Our proximity to deep-water ports and international shipping hubs allows Bonevia to combine competitive Chinese manufacturing costs with efficient shipping, reducing total cost of ownership (TCO) for global distributors and hospitals.
With 85 specialized R&D engineers, we design and produce tailored surgical instrument sets. We can move from 3D CAD modeling and biomechanical simulation to physical prototype creation within compressed development timelines.
Exporting orthopedic implants requires navigating complex regulatory landscapes. Bonevia supports distributors through strict document maintenance, quality audits, and technical dossier preparation.
Our facilities are routinely audited under medical-grade quality systems, ensuring trace verification of all in-process materials and finished implants.
We supply comprehensive biocompatibility reports, mechanical test documentation (ASTM F543 & ASTM F1717), packaging validation data, and cleaning validations.

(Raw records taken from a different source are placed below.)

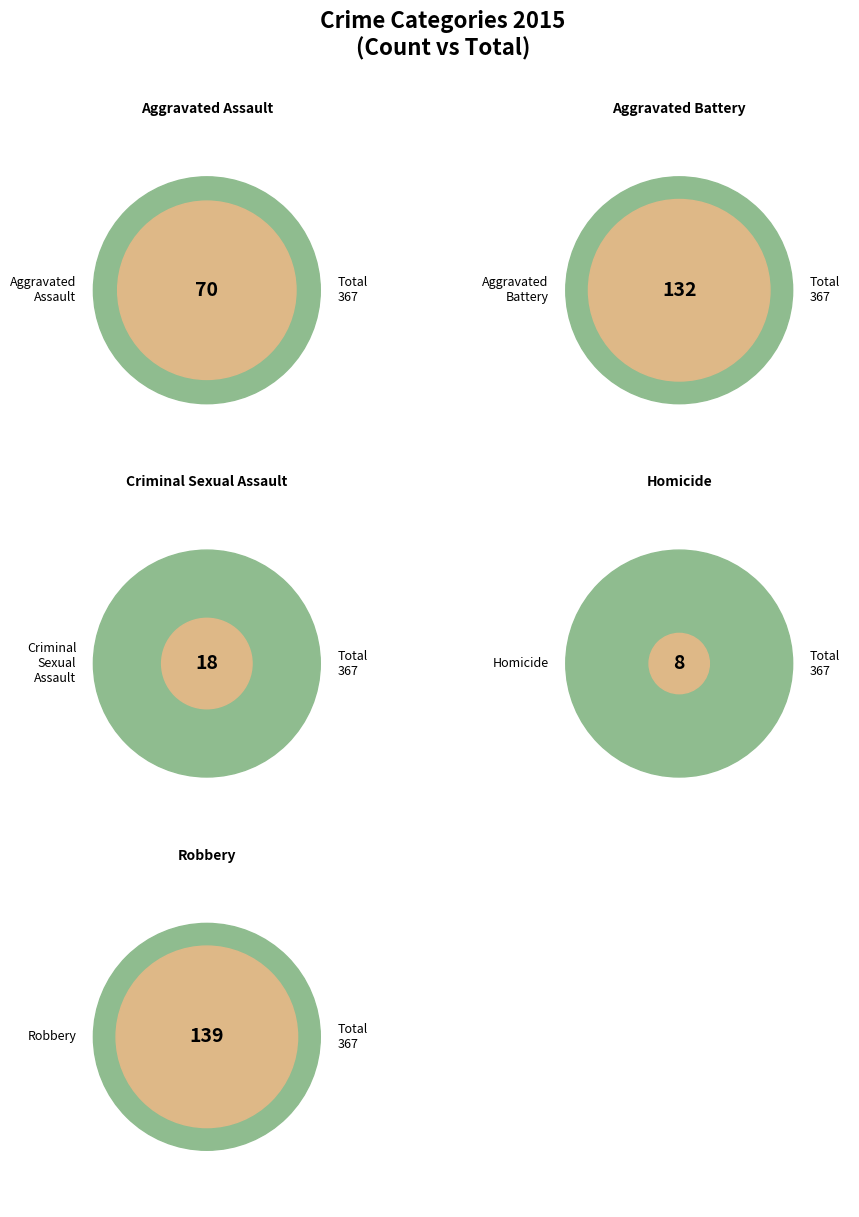

Rank the categories by value from highest to lowest.

Robbery, Aggravated Battery, Aggravated Assault, Criminal Sexual Assault, Homicide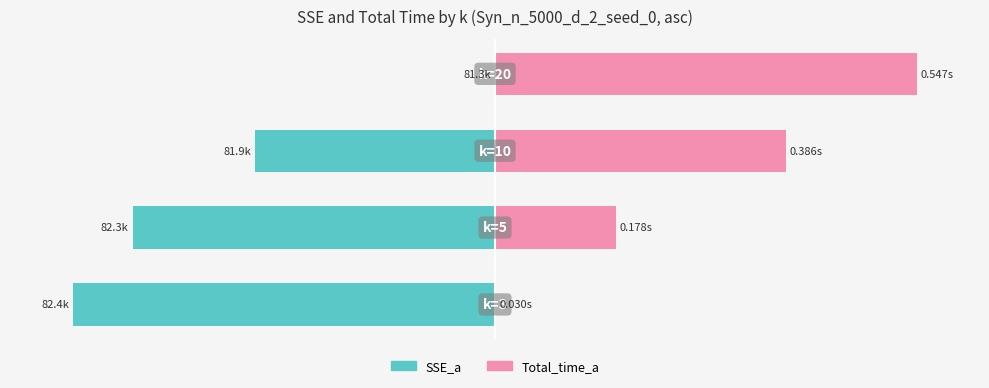

Between 1 and 3, which series saw the biggest shift?

SSE_a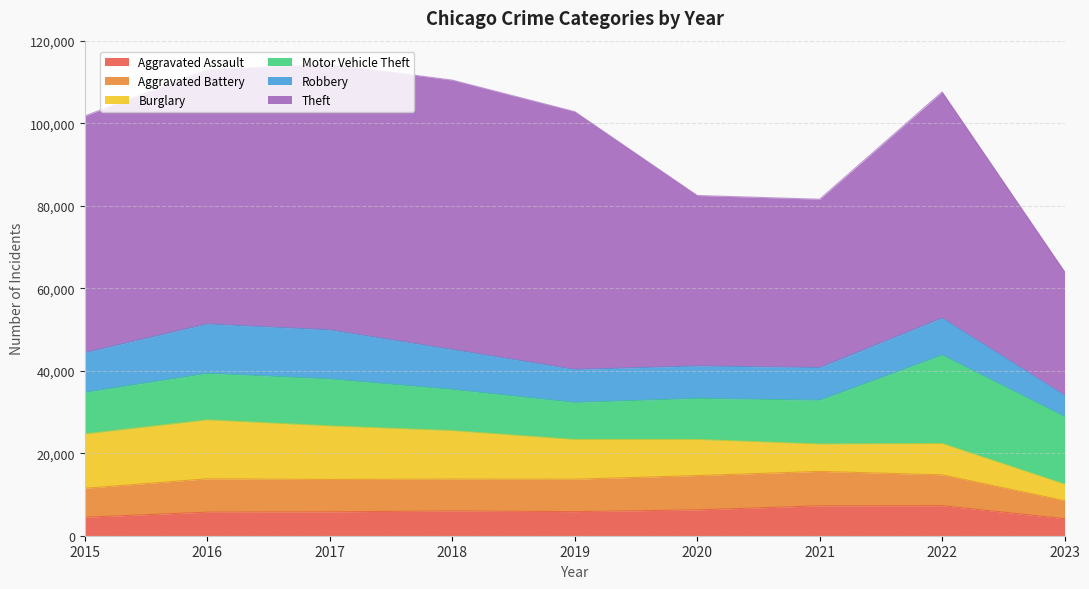

What is the difference between the maximum and second lowest values in the Theft series?

24490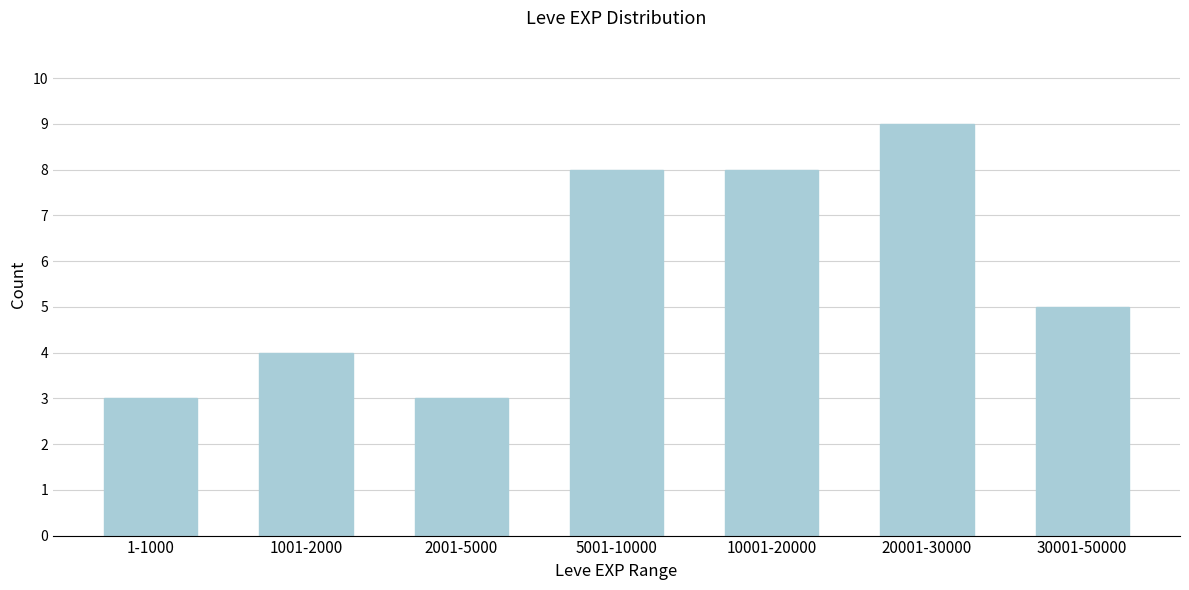

Reading left to right, list all the values displayed in this chart.

1-1000=3	1001-2000=4	2001-5000=3	5001-10000=8	10001-20000=8	20001-30000=9	30001-50000=5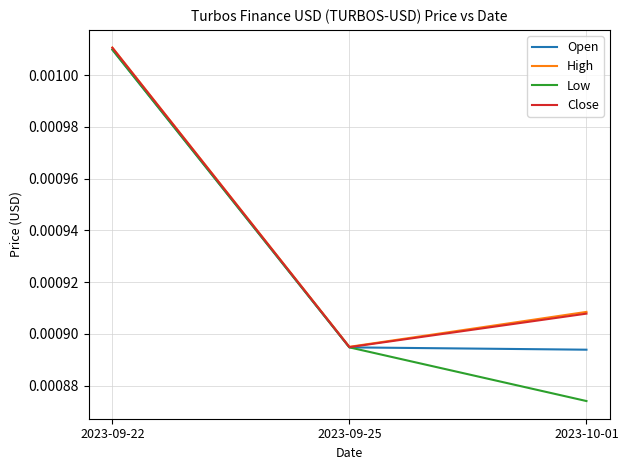

Which series has the largest range (max minus min)?

Low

We assist in preparing localized dossiers for regulatory agencies in Latin America, Southeast Asia, and the Middle East to facilitate market entry.
The demand for percutaneous pedicle screws is growing. These configurations allow surgeons to place implants through micro-incisions, reducing muscle disruption and recovery time.
Modern systems include interface geometry matching optical and electromagnetic surgical navigation arrays for high accuracy during screw placement.
Additive printing and acid-etched surfaces improve osseointegration along the screw thread profile, reducing long-term loosening rates.
Pre-contoured rods and sagittal-adjusting mechanisms help correct complex spinal deformities and restore natural sagittal balance.